In an attempt against time and plummeting temperatures, Carlson teams up with environmental activist and ex-girlfriend Rachel Kramer (Drew Barrymore) to break the biggest story of his career and pull the world to its feet to help the cause. With the aid of the Alaskan people, oil tycoons, Russian and American military, local businesses and the world as its witness, the lives of these three whales became the focal point of the national and international media as well as the glue to multiple romances.

One of the major feats of this movie is its level of accuracy to the real life people and their story. Staying true to authenticity, President Ronald Reagan’s face (or rather, his look-alike actor) is never shown in the film to maintain the reality of the experience. Instead, camera angles creatively capture only the back of his well-kept hair and structured gray suit with minimal dialogue. Even more mesmerizing to the experience is the traditional Alaskan drum music, marking every dramatic moment and breathtaking nature shot truly enthrall you in the time-honored Alaskan culture.
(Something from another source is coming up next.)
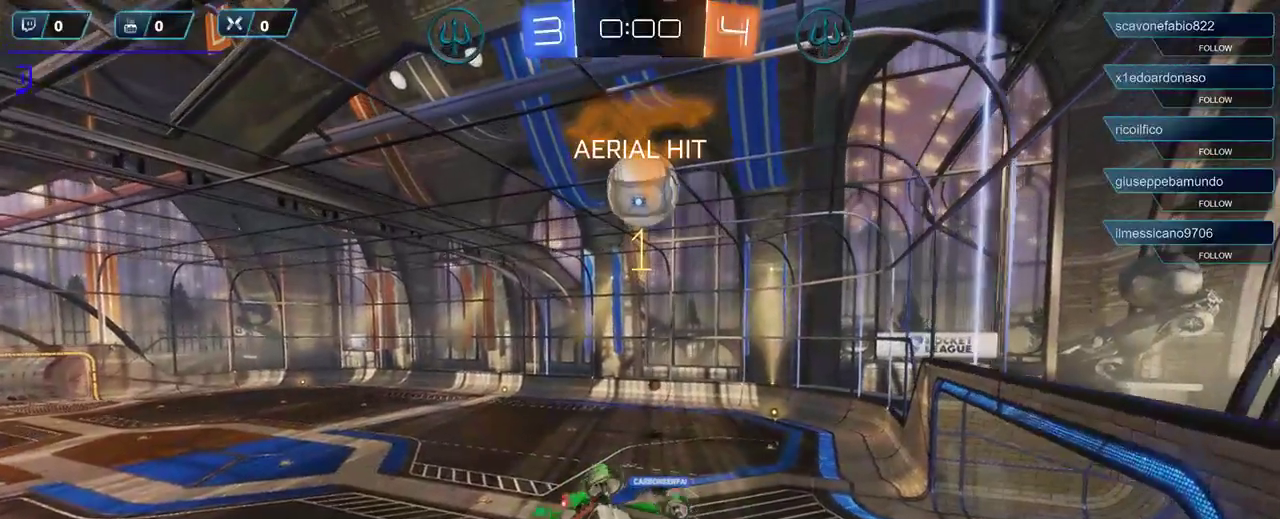
{"buttons": ["R2"], "left_stick": "down-left", "right_stick": "center", "events": []}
The juxtaposition of the ancient Alaskan traditions and modern innovations brings to the surface a deeper issue of cultural misunderstandings between the Alaskan people and the larger United States. That being said, classy humor keeps the movie light-hearted and eases the tension after every intense debate or sentimental moment, a feat which adults and children alike can appreciate, ranging from political humor to the comical relationship between Carlson and his 11-year-old best friend, Nathan (Ahmaogak Sweeny).

Whales. Drew Barrymore. Those words alone gives this movie very low initial expectations, but surprisingly, Big Miracle exceeds in combining deeper elements of history and humor to bring a real happy-ending story to life without compromising its genuineness.

And above all else – who doesn’t love another heart-wrenching whale story?